Kumpulan Berita Terkini Seputar Banyuwangi
English VersionBahasa Indonesia
Sosial  

Minapolitan Muncar, Bandar Ikan Laut Terbesar se-Jawa

Daftarkan email Anda untuk Berlangganan berita dikirim langsung ke mailbox Anda

PELABUHAN Muncar memang sudah dikenal sebagai pelabuhan ikan terbesar kedua di Indonesia setelah Pelabuhan Siapiapi di Riau. Bahkan, Pelabuhan Muncar juga sudah dikenal sebagai pelabuhan ikan terbesar pertama di Pulau Jawa.

Sungguh sangat beruntung dan tentu patut berbangga bahwa di Banyuwangi terdapat pelabuhan ikan yang sangat besar seperti pelabuhan Muncar ini. Tim ekspedisi Jelajah Pantai Timur Jawa yang didukung Toyota Auto2000 Banyuwangi mengunjungi pelabuhan ini bergerak dari perempatan Tembokrejo, Kecamatan Muncar.

Dari perempatan itu kami terus ke arah timur. Sekitar 5 Km dari perempatan ke timur, akhirnya kami sampai di Pelabuhan Muncar. Rute yang dilalui sangat mudah, jalan yang kami lewati juga beraspal. Banyaknya aktivitas warga baik menjemur ikan, menimbang ikan, dan lain sebagainya, menjadi penanda bahwa di tempat yang kami datangi tersebut memang benar-benar Pelabuhan Muncar.

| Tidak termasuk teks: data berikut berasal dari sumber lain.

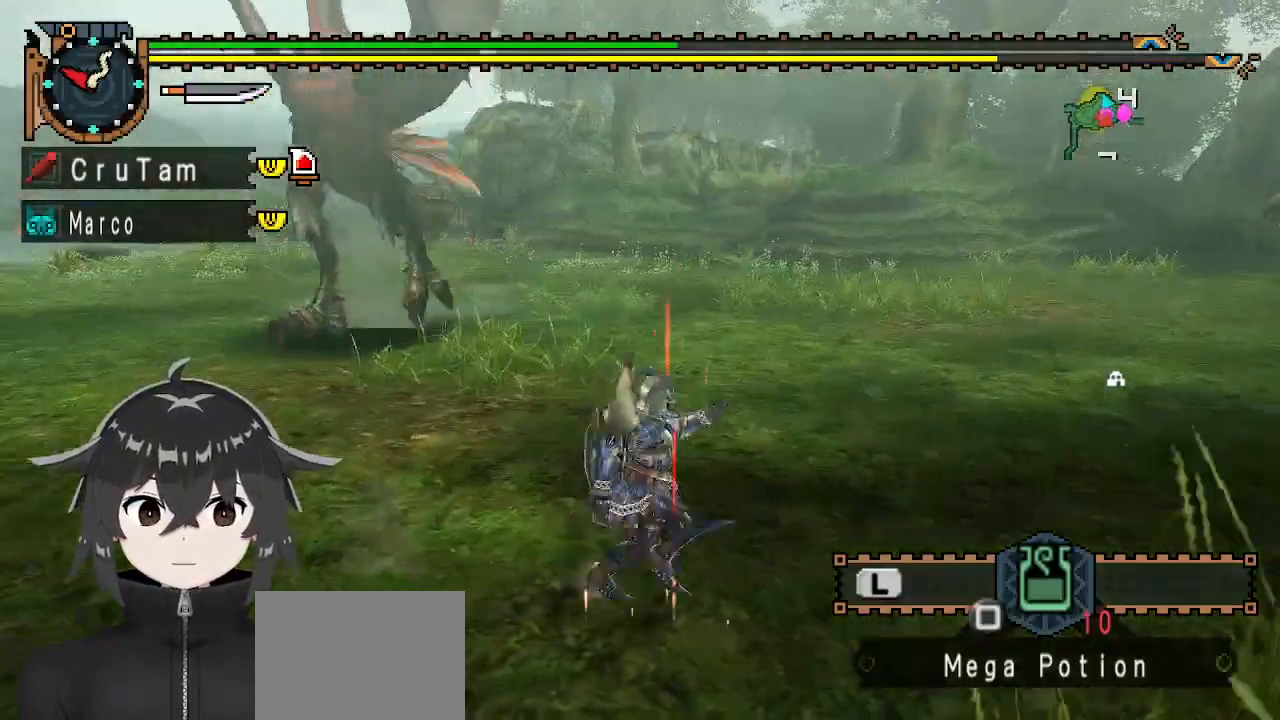
{"buttons": [], "left_stick": "down", "right_stick": "right", "events": [[300, "R1", "up"], [300, "left_stick", "down-right"], [400, "right_stick", "right"], [433, "left_stick", "down"]]}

Jika kami lihat pada global positioning system (GPS), Pelabuhan Muncar tersebut terletak pada titik koordinat 8,44’45” Lintang Selatan (LS) dan 114,33″112” Bujur Timur (BT). Selain itu, bau menyengat di hidung juga menjadi tanda yang paling pas untuk menandakan bahwa kami sudah sampai di Pelabuhan Muncar.

Namanya saja pelabuhan ikan, pasti baunya seperti ltu. Ini menjadi ciri khas tersendiri dari Pelabuhan Muncar. Itu bukan halangan bagi kami untuk masuk lebih dalam menuju kawasan Minapolitan Muncar. Memang besar pelabuhan ikan yang satu ini.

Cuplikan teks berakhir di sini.